Task prompt:
Can you rename every "Person at" in the lines below to "Figure at", keep everything else the same, and leave the pictures out?

++++ Raw data

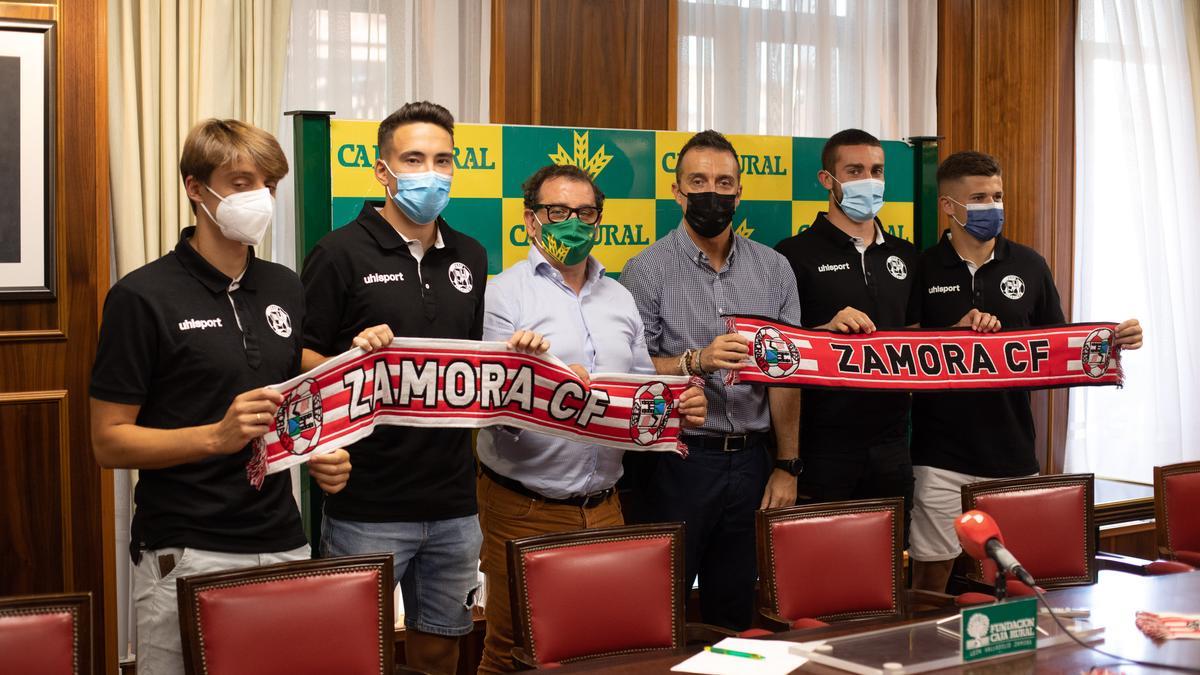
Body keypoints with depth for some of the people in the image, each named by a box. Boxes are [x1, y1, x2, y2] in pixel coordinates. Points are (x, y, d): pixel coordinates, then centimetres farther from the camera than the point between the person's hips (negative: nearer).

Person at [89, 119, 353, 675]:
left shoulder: (284, 289, 10)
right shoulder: (143, 297, -7)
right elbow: (109, 442, -8)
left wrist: (320, 456, 0)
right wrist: (216, 436, -23)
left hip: (282, 545, 5)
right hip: (185, 559, -5)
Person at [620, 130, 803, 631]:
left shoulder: (774, 269, 7)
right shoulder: (647, 270, -3)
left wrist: (786, 467, 3)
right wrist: (697, 361, -23)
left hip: (752, 461, 3)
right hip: (677, 462, -3)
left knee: (738, 615, 11)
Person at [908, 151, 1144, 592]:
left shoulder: (1028, 266, 7)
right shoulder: (923, 270, 0)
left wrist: (1112, 341, -6)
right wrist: (959, 332, -15)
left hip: (1012, 451, 2)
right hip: (942, 454, -2)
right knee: (931, 576, 2)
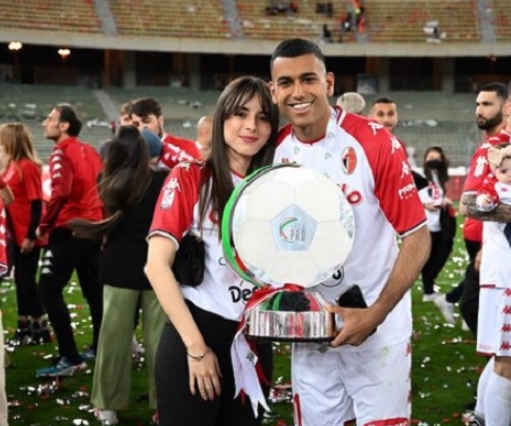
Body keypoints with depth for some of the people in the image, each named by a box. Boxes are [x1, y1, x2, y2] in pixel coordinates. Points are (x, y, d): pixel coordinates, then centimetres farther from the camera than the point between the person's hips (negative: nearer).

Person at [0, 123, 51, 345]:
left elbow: (36, 203, -17)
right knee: (20, 278, 13)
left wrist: (31, 235, -18)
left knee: (27, 279, -1)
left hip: (27, 236, -8)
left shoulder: (28, 167, -15)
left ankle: (41, 329, 9)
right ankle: (24, 327, 22)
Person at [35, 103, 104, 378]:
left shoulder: (61, 153, -12)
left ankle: (70, 358, -11)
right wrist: (99, 218, 18)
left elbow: (60, 191, -26)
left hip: (69, 230, -9)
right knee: (94, 289, 15)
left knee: (48, 290, -7)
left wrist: (44, 225, -16)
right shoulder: (90, 152, 14)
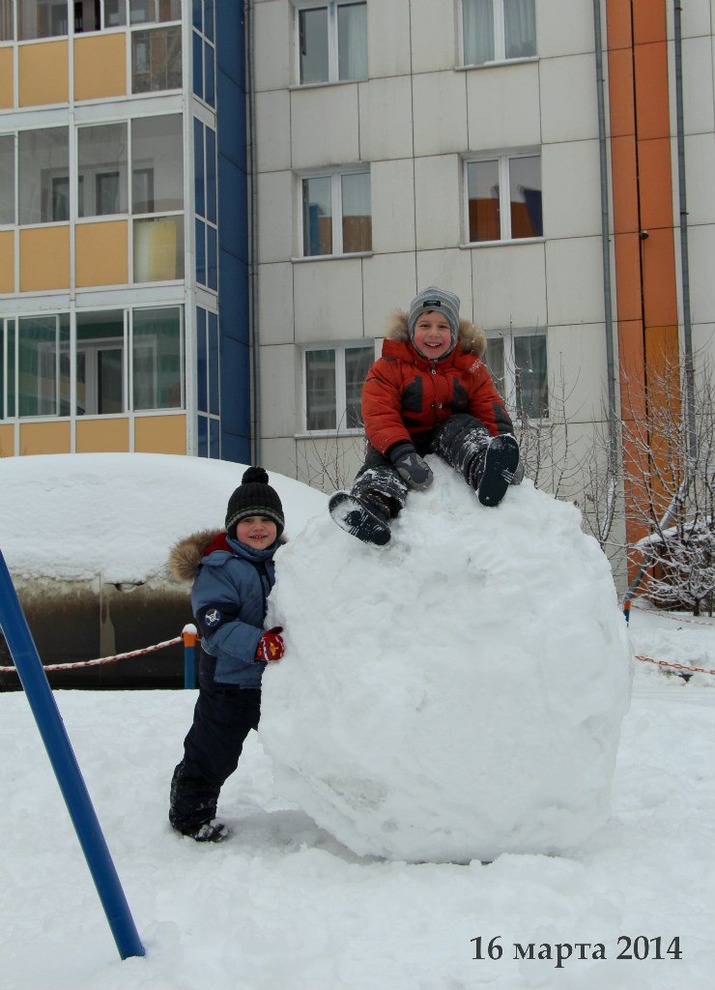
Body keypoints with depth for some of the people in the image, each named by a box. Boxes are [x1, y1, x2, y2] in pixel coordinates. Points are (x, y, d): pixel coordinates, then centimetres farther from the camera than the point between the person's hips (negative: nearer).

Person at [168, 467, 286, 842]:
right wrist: (257, 644, -38)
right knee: (212, 754, 4)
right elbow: (216, 624, -25)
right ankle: (190, 815, 24)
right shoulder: (218, 568, -16)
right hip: (229, 680, -5)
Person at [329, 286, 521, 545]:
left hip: (450, 437, 1)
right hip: (404, 440, -1)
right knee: (381, 457, -31)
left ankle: (484, 469, -61)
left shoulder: (470, 367, 4)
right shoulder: (390, 366, -5)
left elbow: (492, 413, -2)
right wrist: (402, 453, -37)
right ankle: (374, 498, -64)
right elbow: (379, 415, -18)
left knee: (466, 425, -28)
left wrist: (504, 453, -23)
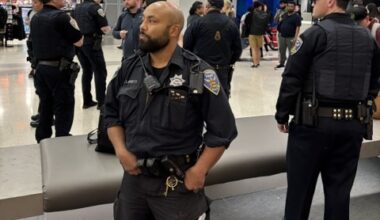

++++++++

Task result:
Body keypoints with depth for some of the people in the image, each named by a box. Boxes are [x1, y1, x2, y2] in pixel coordinates. Points are (x, y, d): pixel coordinates, then centimetres farther from the camera than the point between the person's hips (negative: nearer).

Figure at [89, 119, 353, 675]:
left shoulder: (284, 289, 10)
right shoulder: (143, 297, -7)
right elbow: (109, 442, -8)
left wrist: (320, 456, 0)
right wrist: (216, 436, -23)
left hip: (282, 545, 5)
right hip: (185, 559, -5)
Figure at [620, 130, 803, 631]:
left shoulder: (774, 269, 7)
right shoulder: (647, 270, -3)
left wrist: (786, 467, 3)
right wrist: (697, 361, -23)
left hip: (752, 461, 3)
right hip: (677, 462, -3)
left knee: (738, 615, 11)
Figure at [908, 151, 1144, 592]:
left shoulder: (1028, 266, 7)
right shoulder: (923, 270, 0)
left wrist: (1112, 341, -6)
right wrist: (959, 332, -15)
left hip: (1012, 451, 2)
right hip: (942, 454, -2)
right knee: (931, 576, 2)
Body keypoints with depth for some of the people in the image, each named by a box. Boxes are [x1, y1, x2, y2] in pixel coordinates. Points are (x, y, d): pixel coordinates, then centimetres farther from the camera than the point between the person's hips (negative: nearer).

Figure at [0, 123, 51, 345]:
left elbow: (36, 203, -17)
right knee: (20, 278, 13)
left wrist: (31, 235, -18)
left knee: (27, 279, -1)
left hip: (27, 236, -8)
left shoulder: (28, 167, -15)
left ankle: (41, 329, 9)
right ankle: (24, 327, 22)
Figure at [35, 103, 104, 378]:
left shoulder: (61, 153, -12)
left ankle: (70, 358, -11)
right wrist: (99, 218, 18)
left elbow: (60, 191, -26)
left hip: (69, 230, -9)
right knee: (94, 289, 15)
left knee: (48, 290, -7)
left wrist: (44, 225, -16)
right shoulder: (90, 152, 14)
Body keypoints with depth for some of the people in the image, each named by a box. Boxes are [x1, y1, x2, y2] in pixel coordinates. Points are (x, y, d): pixel coordinates, then centimetres farther from the camera than the point between the person's hips (negative: nearer).

Figure at [168, 467, 286, 842]:
right wrist: (257, 644, -38)
right knee: (212, 754, 4)
right elbow: (216, 624, -25)
right ankle: (190, 815, 24)
right shoulder: (218, 568, -16)
right hip: (229, 680, -5)
Figure at [329, 286, 521, 545]:
left hip: (450, 437, 1)
right hip: (404, 440, -1)
right knee: (381, 457, -31)
left ankle: (484, 469, -61)
left shoulder: (470, 367, 4)
right shoulder: (390, 366, -5)
left elbow: (492, 413, -2)
right wrist: (402, 453, -37)
right ankle: (374, 498, -64)
right elbow: (379, 415, -18)
left knee: (466, 425, -28)
left wrist: (504, 453, -23)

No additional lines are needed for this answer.